▼
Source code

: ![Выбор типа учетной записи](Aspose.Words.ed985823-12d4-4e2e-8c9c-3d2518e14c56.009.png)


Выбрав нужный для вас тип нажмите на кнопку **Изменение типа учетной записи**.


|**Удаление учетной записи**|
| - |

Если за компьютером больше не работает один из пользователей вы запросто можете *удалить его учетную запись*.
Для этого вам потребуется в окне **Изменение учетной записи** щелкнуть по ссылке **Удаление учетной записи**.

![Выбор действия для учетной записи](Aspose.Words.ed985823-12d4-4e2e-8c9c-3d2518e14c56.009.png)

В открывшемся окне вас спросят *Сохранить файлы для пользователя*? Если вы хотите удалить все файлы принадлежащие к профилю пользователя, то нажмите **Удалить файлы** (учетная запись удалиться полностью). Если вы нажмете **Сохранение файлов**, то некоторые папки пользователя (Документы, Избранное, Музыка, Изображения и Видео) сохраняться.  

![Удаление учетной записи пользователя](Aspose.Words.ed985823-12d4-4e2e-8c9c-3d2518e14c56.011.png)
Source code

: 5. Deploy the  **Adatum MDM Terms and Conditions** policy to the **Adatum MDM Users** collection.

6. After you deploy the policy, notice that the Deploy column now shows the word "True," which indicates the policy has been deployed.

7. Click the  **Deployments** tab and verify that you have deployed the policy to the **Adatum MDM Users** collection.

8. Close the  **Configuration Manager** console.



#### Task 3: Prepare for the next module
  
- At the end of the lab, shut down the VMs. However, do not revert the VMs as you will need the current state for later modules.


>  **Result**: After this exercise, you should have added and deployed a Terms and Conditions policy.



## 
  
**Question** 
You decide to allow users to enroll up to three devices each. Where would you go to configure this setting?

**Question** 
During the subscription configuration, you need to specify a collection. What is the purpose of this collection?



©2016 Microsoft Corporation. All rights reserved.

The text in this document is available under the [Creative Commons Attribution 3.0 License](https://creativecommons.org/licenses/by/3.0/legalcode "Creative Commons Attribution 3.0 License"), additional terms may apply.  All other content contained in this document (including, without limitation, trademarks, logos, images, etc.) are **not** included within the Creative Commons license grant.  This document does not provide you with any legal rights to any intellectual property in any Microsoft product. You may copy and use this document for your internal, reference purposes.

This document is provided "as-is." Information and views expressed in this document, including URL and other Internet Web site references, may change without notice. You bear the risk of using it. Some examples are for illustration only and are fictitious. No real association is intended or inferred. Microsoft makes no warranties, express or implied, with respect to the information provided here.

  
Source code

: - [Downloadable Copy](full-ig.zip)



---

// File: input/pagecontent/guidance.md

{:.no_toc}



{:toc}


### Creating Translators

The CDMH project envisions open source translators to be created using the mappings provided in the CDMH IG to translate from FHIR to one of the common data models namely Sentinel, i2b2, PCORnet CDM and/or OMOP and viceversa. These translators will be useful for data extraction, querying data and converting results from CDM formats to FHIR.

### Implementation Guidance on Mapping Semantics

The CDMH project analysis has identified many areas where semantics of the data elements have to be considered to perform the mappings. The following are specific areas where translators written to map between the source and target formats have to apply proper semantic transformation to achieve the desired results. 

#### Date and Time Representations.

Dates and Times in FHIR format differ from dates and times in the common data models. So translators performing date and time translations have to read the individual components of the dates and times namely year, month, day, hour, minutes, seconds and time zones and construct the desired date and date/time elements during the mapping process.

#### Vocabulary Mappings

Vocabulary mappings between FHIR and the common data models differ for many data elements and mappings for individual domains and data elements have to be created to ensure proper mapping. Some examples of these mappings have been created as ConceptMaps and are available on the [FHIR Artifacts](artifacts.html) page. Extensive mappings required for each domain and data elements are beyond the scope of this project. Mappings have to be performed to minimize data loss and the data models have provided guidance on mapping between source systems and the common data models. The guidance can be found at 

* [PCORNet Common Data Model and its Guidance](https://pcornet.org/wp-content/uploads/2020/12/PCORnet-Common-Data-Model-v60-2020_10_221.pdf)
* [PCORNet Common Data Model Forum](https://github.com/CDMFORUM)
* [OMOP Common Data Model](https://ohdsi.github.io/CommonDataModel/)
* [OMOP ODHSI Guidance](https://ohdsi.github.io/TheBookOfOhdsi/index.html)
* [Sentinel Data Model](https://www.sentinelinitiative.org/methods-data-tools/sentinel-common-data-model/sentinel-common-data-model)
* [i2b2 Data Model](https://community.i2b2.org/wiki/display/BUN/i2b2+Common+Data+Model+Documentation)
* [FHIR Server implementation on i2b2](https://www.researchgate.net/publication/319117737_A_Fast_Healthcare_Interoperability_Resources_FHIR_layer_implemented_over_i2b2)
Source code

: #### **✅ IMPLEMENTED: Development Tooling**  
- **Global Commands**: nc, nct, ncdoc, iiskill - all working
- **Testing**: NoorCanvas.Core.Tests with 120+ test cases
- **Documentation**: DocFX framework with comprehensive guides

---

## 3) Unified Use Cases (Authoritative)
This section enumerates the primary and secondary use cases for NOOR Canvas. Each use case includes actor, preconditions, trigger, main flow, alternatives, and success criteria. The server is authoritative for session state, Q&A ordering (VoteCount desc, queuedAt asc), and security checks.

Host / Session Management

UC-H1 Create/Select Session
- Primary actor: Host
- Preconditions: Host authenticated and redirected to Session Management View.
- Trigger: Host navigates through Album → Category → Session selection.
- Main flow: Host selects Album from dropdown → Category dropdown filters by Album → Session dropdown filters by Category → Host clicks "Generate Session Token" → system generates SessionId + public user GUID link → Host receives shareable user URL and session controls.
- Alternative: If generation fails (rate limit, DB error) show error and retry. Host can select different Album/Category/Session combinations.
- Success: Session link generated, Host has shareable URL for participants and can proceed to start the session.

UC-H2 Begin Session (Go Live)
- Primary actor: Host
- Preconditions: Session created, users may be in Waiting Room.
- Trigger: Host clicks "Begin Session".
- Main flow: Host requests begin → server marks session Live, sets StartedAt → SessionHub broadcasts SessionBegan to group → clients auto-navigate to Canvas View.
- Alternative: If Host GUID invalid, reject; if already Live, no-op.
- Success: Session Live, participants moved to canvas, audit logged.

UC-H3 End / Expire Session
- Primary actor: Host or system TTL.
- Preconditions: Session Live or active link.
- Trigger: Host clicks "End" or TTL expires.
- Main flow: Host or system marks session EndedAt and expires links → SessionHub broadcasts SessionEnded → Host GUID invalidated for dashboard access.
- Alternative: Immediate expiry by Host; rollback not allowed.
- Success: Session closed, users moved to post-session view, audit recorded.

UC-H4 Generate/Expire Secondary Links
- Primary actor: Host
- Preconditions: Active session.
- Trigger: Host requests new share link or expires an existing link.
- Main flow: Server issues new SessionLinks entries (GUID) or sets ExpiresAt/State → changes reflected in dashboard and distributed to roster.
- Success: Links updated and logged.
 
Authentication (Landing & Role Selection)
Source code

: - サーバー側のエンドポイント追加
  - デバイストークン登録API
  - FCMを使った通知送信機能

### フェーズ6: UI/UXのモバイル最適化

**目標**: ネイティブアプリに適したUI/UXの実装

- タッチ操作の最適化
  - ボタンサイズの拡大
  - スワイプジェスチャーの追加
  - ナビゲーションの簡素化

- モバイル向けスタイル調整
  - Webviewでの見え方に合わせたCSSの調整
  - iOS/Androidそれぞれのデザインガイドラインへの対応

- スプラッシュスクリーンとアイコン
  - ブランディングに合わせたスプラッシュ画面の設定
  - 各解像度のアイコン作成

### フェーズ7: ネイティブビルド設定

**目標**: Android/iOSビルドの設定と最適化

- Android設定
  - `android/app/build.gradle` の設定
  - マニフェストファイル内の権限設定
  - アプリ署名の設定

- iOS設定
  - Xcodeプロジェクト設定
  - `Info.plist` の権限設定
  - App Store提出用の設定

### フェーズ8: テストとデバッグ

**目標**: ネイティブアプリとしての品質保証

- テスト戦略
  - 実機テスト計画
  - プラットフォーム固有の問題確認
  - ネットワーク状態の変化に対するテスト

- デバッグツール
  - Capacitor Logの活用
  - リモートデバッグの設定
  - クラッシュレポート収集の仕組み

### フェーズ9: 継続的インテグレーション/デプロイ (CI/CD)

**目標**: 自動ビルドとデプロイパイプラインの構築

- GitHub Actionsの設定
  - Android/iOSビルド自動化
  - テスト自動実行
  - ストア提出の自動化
▲
### Try it
Rewrite the lines from the very first one through the line containing "Для этого вам", changing "компьютером" to "ноутбуком" and leaving everything else unchanged.

### Expected answer
Source code

: ![Выбор типа учетной записи](Aspose.Words.ed985823-12d4-4e2e-8c9c-3d2518e14c56.009.png)


Выбрав нужный для вас тип нажмите на кнопку **Изменение типа учетной записи**.


|**Удаление учетной записи**|
| - |

Если за ноутбуком больше не работает один из пользователей вы запросто можете *удалить его учетную запись*.
Для этого вам потребуется в окне **Изменение учетной записи** щелкнуть по ссылке **Удаление учетной записи**.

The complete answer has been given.